Hey all!

>From DFA's perspective, we're interested in getting this kit out as soon
as possible -- and for a bunch of reasons, we don't think we can push
DMT. (Most of them, but not all, are legal, fwiw, but as such critical
to our lawyer's ok and getting this out the door.) If anyone has any
questions about this, feel free to get in touch with me offline. 

So for the kits that we push, at least, whether or not we suggest a link
to DMT, we've got to do a distributed system for the modules. 

Finally, I'd love to push the vanilla version as soon as possible - I
don't want to push you guys, but I believe that the usability of the kit
depends on people using it, experimenting, telling us what works, and
then improving it. Much more important than the media part is the
section linking to the Get Local tools. It should be a simple module,
but its critical to us that people use these tools to reach out in their
community. 

What's your collective sense of time frame?

Thanks so much.  

Z

The work DMT has done is fantastic, but, in brief, centralized nervous
systems create a different set of responsibilities for the campaign. In
fact, just a few issues with the video production related to a
centralized system can throw off our ability to connect to it at all.
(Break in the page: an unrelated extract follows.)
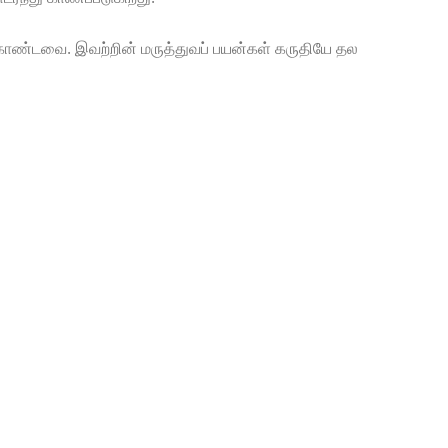
கொண்டவை. இவற்றின் மருத்துவப் பயன்கள் கருதியே தல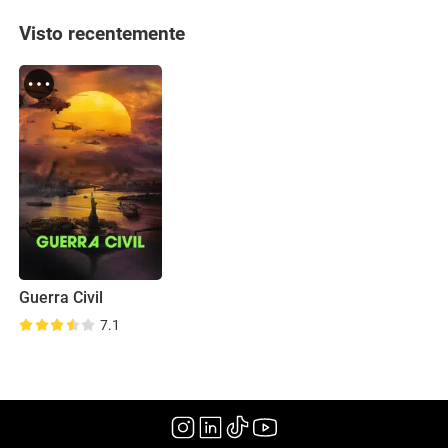
Visto recentemente
Guerra Civil
7.1
(2024)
We
have to be cautious here -- I'm sorry if its tough. 

Zephyr Teachout
Internet Organizing & Outreach
Dean for America
[EMAIL PROTECTED]
 
Meetup at http://www.deanforamerica.com/meetup
Get local at http://action.deanforamerica.com
Contribute at http://www.deanforamerica.com/contribute
 

-----Original Message-----
From: [EMAIL PROTECTED] [mailto:[EMAIL PROTECTED]
On Behalf Of Ka-Ping Yee
Sent: Saturday, August 02, 2003 2:40 AM
To: Zack Rosen
Cc: 'Jon Lebkowsky'; [EMAIL PROTECTED]
Subject: Re: [hackers] Edge-to-Edge Principle / Reed's Law

Zack & Jon -- i'm not sure it's a good idea to copy David Reed and
Larry Lessig on these huge e-mail messages.  It might be impolite to
ask their opinion Without giving them the context of the discussion.

(And for God's sake i finally had to fix the spelling in the subject.
I couldn't take it any more...)

Anyway, i just wanted to address one thing for now --

On Sat, 2 Aug 2003, Zack Rosen wrote:
> So either the media-network intelligence goes in the nodes of the
> network, or it goes straight to the center of the Dean Media Team
> mother-ship.

A few times now you've talked about "having to get permission from DMT"
or being "controlled by DMT", and now the "DMT mother-ship".  It's clear
that you don't like the idea of someone else telling us what to do.
But it's unfair to describe DMT so adversarially, as though they were
some sort of independent controlling entity.

There is no "us" and "them".  We are all on the same team.

We're in this together.  Would you feel different if we were talking
about america.fordean.net as the search hub instead?  Why does it
matter?

Slashdot has a reasonably open moderation system, where they hand out
moderator access to lots of people.  The end result of the moderation
is a pretty good consensus on which comments are informative and which
ones are pointless flames.  And i don't have a sense that the discussion
there is being stifled or censored by single-minded moderation.  (The
discussions may be biased because of the user population, but that's a
different thing).

Would you be so unhappy with a system that worked as well as Slashdot?
It would probably be better, since (a) we wouldn't be relying on a
couple of dictators to select all the articles, and (b) our user
population would probably be better-behaved.